Exercise brief: Render every line of the entries as a Markdown table with two columns, No. and Line, numbering the rows in order and skipping blank lines.

Dataset extract:
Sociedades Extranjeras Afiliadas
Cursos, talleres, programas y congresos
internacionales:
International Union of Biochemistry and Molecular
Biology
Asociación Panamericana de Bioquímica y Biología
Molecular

Answer below:
| No. | Line |
|---|---|
| 1 | Sociedades Extranjeras Afiliadas |
| 2 | Cursos, talleres, programas y congresos |
| 3 | internacionales: |
| 4 | International Union of Biochemistry and Molecular |
| 5 | Biology |
| 6 | Asociación Panamericana de Bioquímica y Biología |
| 7 | Molecular |